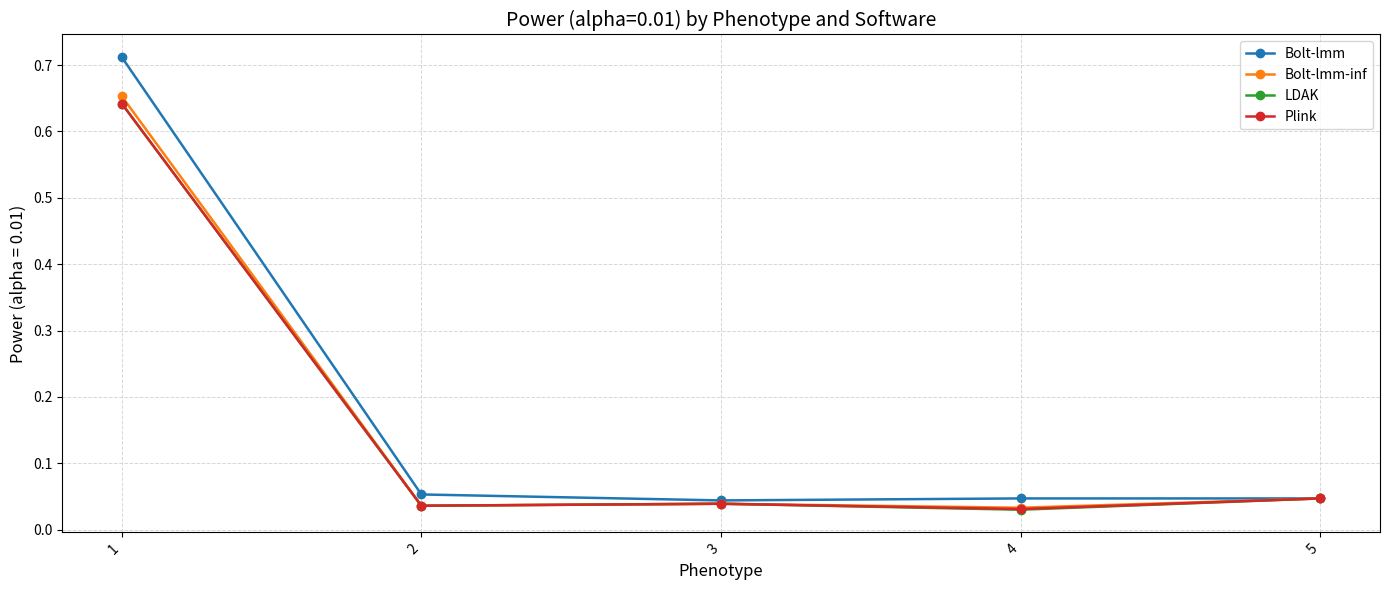

What is the average value of the LDAK series?

0.2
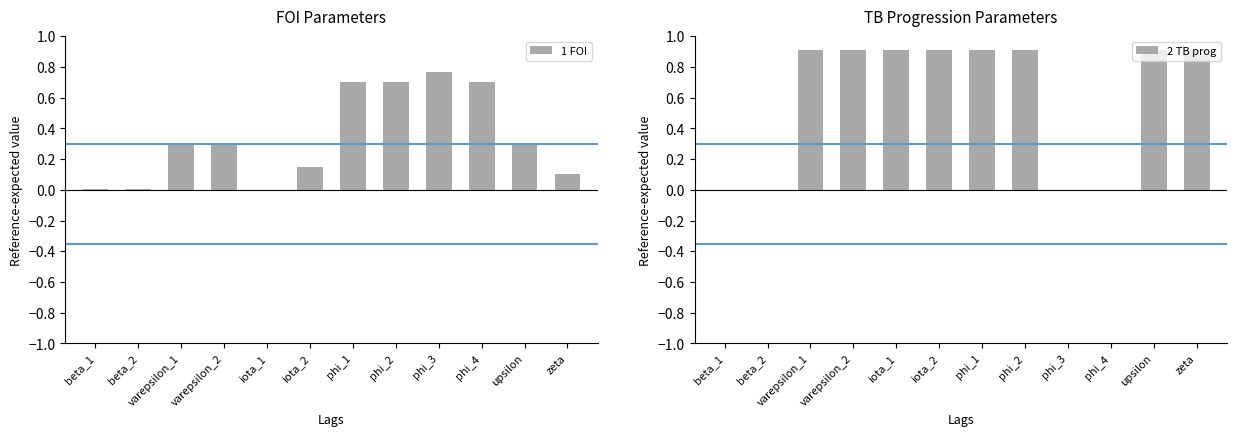

Rank the series by their average value, from lowest to highest.

1 FOI, 2 TB prog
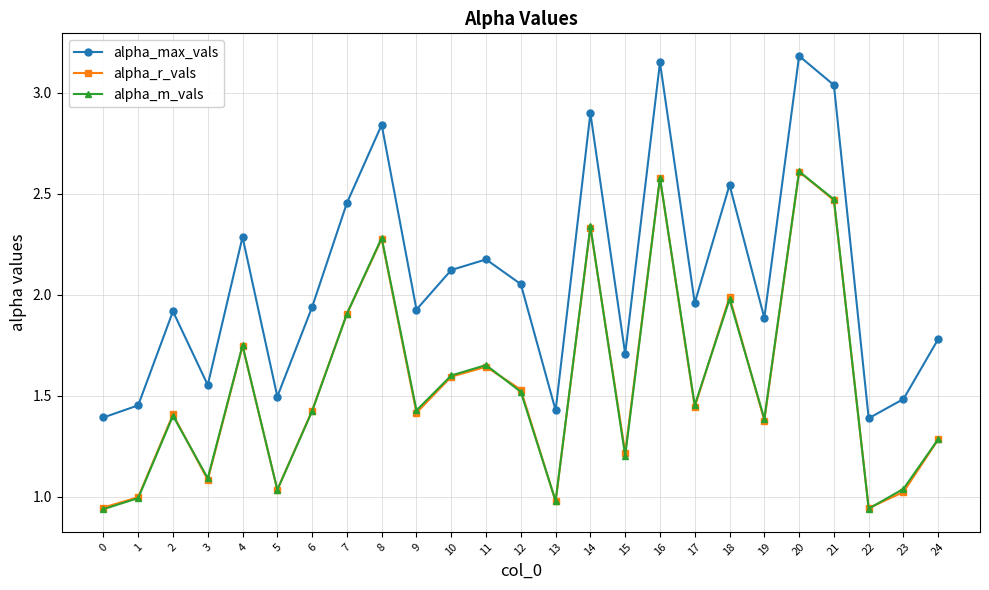

What is the highest value of the alpha_m_vals series?

2.6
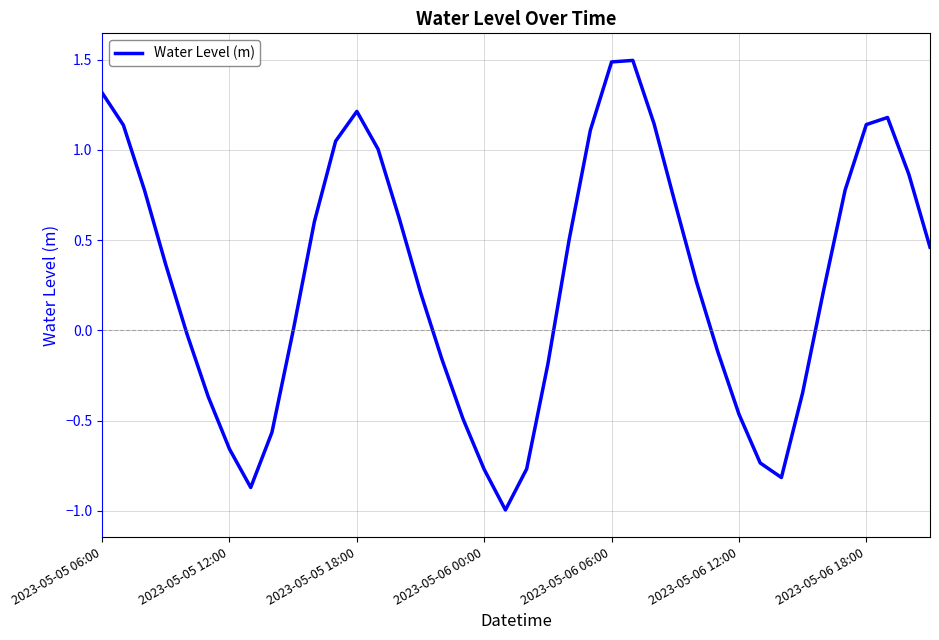

What is the difference between the maximum and minimum values?

2.5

** EXERCISE GOAL **
Retype the listing above word for word, leaving out the pictures.

** EXERCISE SOLUTION **
What is the average value of the LDAK series?

0.2

Rank the series by their average value, from lowest to highest.

1 FOI, 2 TB prog

What is the highest value of the alpha_m_vals series?

2.6

What is the difference between the maximum and minimum values?

2.5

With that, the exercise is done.